__GIVEN DATA__.
---
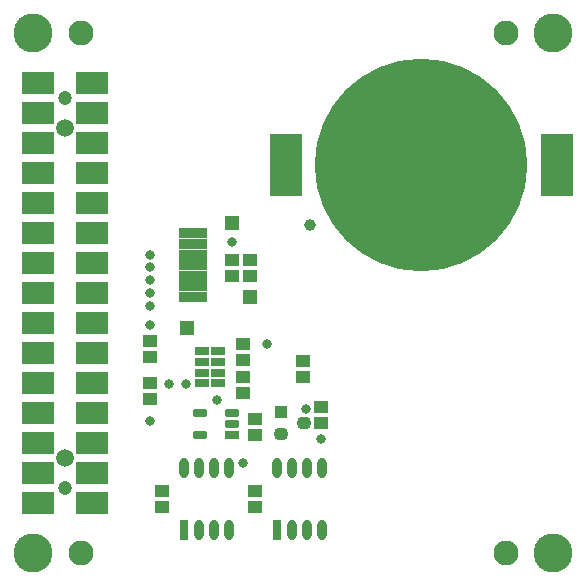
<source format=gts>
G04*
G04 #@! TF.GenerationSoftware,Altium Limited,Altium Designer,19.1.9 (167)*
G04*
G04 Layer_Color=8388736*
%FSLAX44Y44*%
%MOMM*%
G71*
G01*
G75*
%ADD30C,18.0032*%
%ADD31R,2.7032X5.3032*%
G04:AMPARAMS|DCode=32|XSize=1.0032mm|YSize=1.1032mm|CornerRadius=0.3016mm|HoleSize=0mm|Usage=FLASHONLY|Rotation=90.000|XOffset=0mm|YOffset=0mm|HoleType=Round|Shape=RoundedRectangle|*
%AMROUNDEDRECTD32*
21,1,1.0032,0.5000,0,0,90.0*
21,1,0.4000,1.1032,0,0,90.0*
1,1,0.6032,0.2500,0.2000*
1,1,0.6032,0.2500,-0.2000*
1,1,0.6032,-0.2500,-0.2000*
1,1,0.6032,-0.2500,0.2000*
%
%ADD32ROUNDEDRECTD32*%
%ADD33R,1.1032X1.0032*%
%ADD34R,2.8032X1.9032*%
%ADD35R,1.2032X1.1032*%
%ADD36R,0.8032X1.7032*%
%ADD37O,0.8032X1.7032*%
G04:AMPARAMS|DCode=38|XSize=0.7532mm|YSize=1.2032mm|CornerRadius=0.2391mm|HoleSize=0mm|Usage=FLASHONLY|Rotation=270.000|XOffset=0mm|YOffset=0mm|HoleType=Round|Shape=RoundedRectangle|*
%AMROUNDEDRECTD38*
21,1,0.7532,0.7250,0,0,270.0*
21,1,0.2750,1.2032,0,0,270.0*
1,1,0.4782,-0.3625,-0.1375*
1,1,0.4782,-0.3625,0.1375*
1,1,0.4782,0.3625,0.1375*
1,1,0.4782,0.3625,-0.1375*
%
%ADD38ROUNDEDRECTD38*%
%ADD39R,1.2032X0.7532*%
%ADD40R,1.2032X0.7032*%
%ADD41R,1.2032X0.9032*%
%ADD42C,1.2032*%
%ADD43C,1.5032*%
%ADD44R,1.2032X1.2032*%
%ADD45C,2.1031*%
%ADD46C,3.3033*%
%ADD47C,0.9032*%
%ADD48C,1.0032*%
%ADD49C,0.8032*%
D30*
X359410Y354330D02*
D03*
D31*
X244910D02*
D03*
X473910D02*
D03*
D32*
X260190Y135890D02*
D03*
X240190Y126390D02*
D03*
D33*
Y145390D02*
D03*
D34*
X34500Y423800D02*
D03*
X80500D02*
D03*
Y68200D02*
D03*
X34500D02*
D03*
Y93600D02*
D03*
X80500D02*
D03*
X34500Y119000D02*
D03*
X80500D02*
D03*
X34500Y144400D02*
D03*
X80500D02*
D03*
X34500Y169800D02*
D03*
X80500D02*
D03*
X34500Y195200D02*
D03*
X80500D02*
D03*
X34500Y220600D02*
D03*
X80500D02*
D03*
X34500Y246000D02*
D03*
X80500D02*
D03*
X34500Y271400D02*
D03*
X80500D02*
D03*
X34500Y296800D02*
D03*
X80500D02*
D03*
X34500Y322200D02*
D03*
X80500D02*
D03*
X34500Y347600D02*
D03*
X80500D02*
D03*
X34500Y373000D02*
D03*
X80500D02*
D03*
X34500Y398400D02*
D03*
X80500D02*
D03*
D35*
X274320Y135490D02*
D03*
Y148990D02*
D03*
X259080Y188360D02*
D03*
Y174860D02*
D03*
X218440Y77870D02*
D03*
Y64370D02*
D03*
X139700Y77870D02*
D03*
Y64370D02*
D03*
X218440Y125330D02*
D03*
Y138830D02*
D03*
X208280Y174390D02*
D03*
Y160890D02*
D03*
Y202330D02*
D03*
Y188830D02*
D03*
X199390Y259950D02*
D03*
Y273450D02*
D03*
X214630Y259950D02*
D03*
Y273450D02*
D03*
X129540Y191370D02*
D03*
Y204870D02*
D03*
Y169310D02*
D03*
Y155810D02*
D03*
D36*
X237490Y44704D02*
D03*
X158750D02*
D03*
D37*
X250190D02*
D03*
X262890D02*
D03*
X275590D02*
D03*
X237490Y97704D02*
D03*
X250190D02*
D03*
X262890D02*
D03*
X275590D02*
D03*
X171450Y44704D02*
D03*
X184150D02*
D03*
X196850D02*
D03*
X158750Y97704D02*
D03*
X171450D02*
D03*
X184150D02*
D03*
X196850D02*
D03*
D38*
X171920Y125120D02*
D03*
Y144120D02*
D03*
X198920D02*
D03*
Y134620D02*
D03*
D39*
Y125120D02*
D03*
D40*
X187340Y196380D02*
D03*
Y187380D02*
D03*
Y178380D02*
D03*
Y169380D02*
D03*
X173340D02*
D03*
Y178380D02*
D03*
Y187380D02*
D03*
Y196380D02*
D03*
D41*
X172116Y296240D02*
D03*
X160116Y242240D02*
D03*
X172116Y287240D02*
D03*
Y278240D02*
D03*
Y269240D02*
D03*
Y260240D02*
D03*
Y251240D02*
D03*
X160116D02*
D03*
Y260240D02*
D03*
Y269240D02*
D03*
Y278240D02*
D03*
Y287240D02*
D03*
X172116Y242240D02*
D03*
X160116Y296240D02*
D03*
D42*
X57500Y411100D02*
D03*
Y80900D02*
D03*
D43*
Y385700D02*
D03*
Y106300D02*
D03*
D44*
X214630Y242316D02*
D03*
X161290Y215900D02*
D03*
X199390Y304800D02*
D03*
D45*
X431009Y465989D02*
D03*
Y26010D02*
D03*
X70990Y465989D02*
D03*
Y26010D02*
D03*
D46*
X470989Y465989D02*
D03*
Y26010D02*
D03*
X31010Y465989D02*
D03*
Y26010D02*
D03*
D47*
X26990Y424049D02*
D03*
X42010Y423800D02*
D03*
X72990D02*
D03*
X88010D02*
D03*
Y68200D02*
D03*
X72990D02*
D03*
X42010D02*
D03*
X26990Y68450D02*
D03*
Y93849D02*
D03*
X42010Y93600D02*
D03*
X72990D02*
D03*
X88010D02*
D03*
X26990Y119499D02*
D03*
X42010Y119249D02*
D03*
X72990D02*
D03*
X88010D02*
D03*
X26990Y144899D02*
D03*
X42010Y144649D02*
D03*
X72990D02*
D03*
X88010D02*
D03*
X26990Y170299D02*
D03*
X42010Y170049D02*
D03*
X72990D02*
D03*
X88010D02*
D03*
X26990Y195450D02*
D03*
X42010Y195200D02*
D03*
X72990D02*
D03*
X88010D02*
D03*
X26990Y220849D02*
D03*
X42010Y220600D02*
D03*
X72990D02*
D03*
X88010D02*
D03*
X26990Y246250D02*
D03*
X42010Y246000D02*
D03*
X72990D02*
D03*
X88010D02*
D03*
X26990Y271899D02*
D03*
X42010Y271649D02*
D03*
X72990D02*
D03*
X88010D02*
D03*
X26990Y297050D02*
D03*
X42010Y296800D02*
D03*
X72990D02*
D03*
X26990Y322699D02*
D03*
X42010Y322449D02*
D03*
X72990D02*
D03*
X88010D02*
D03*
X26990Y348099D02*
D03*
X42010Y347850D02*
D03*
X72990D02*
D03*
X88010D02*
D03*
X26990Y373250D02*
D03*
X42010Y373000D02*
D03*
X72990D02*
D03*
X88010D02*
D03*
X26990Y398649D02*
D03*
X42010Y398400D02*
D03*
X72990D02*
D03*
X88010D02*
D03*
D48*
Y296800D02*
D03*
X265430Y303530D02*
D03*
D49*
X186690Y154940D02*
D03*
X274320Y121920D02*
D03*
X261620Y147320D02*
D03*
X160020Y168910D02*
D03*
X199390Y288925D02*
D03*
X129540Y234950D02*
D03*
Y245745D02*
D03*
Y256540D02*
D03*
Y267335D02*
D03*
Y278130D02*
D03*
X208280Y101680D02*
D03*
X228854Y202438D02*
D03*
X129540Y137160D02*
D03*
Y218440D02*
D03*
X146050Y168910D02*
D03*
M02*

</source>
---
Scan the entries above and show each line that contains the word "Shape".

G04:AMPARAMS|DCode=32|XSize=1.0032mm|YSize=1.1032mm|CornerRadius=0.3016mm|HoleSize=0mm|Usage=FLASHONLY|Rotation=90.000|XOffset=0mm|YOffset=0mm|HoleType=Round|Shape=RoundedRectangle|*
G04:AMPARAMS|DCode=38|XSize=0.7532mm|YSize=1.2032mm|CornerRadius=0.2391mm|HoleSize=0mm|Usage=FLASHONLY|Rotation=270.000|XOffset=0mm|YOffset=0mm|HoleType=Round|Shape=RoundedRectangle|*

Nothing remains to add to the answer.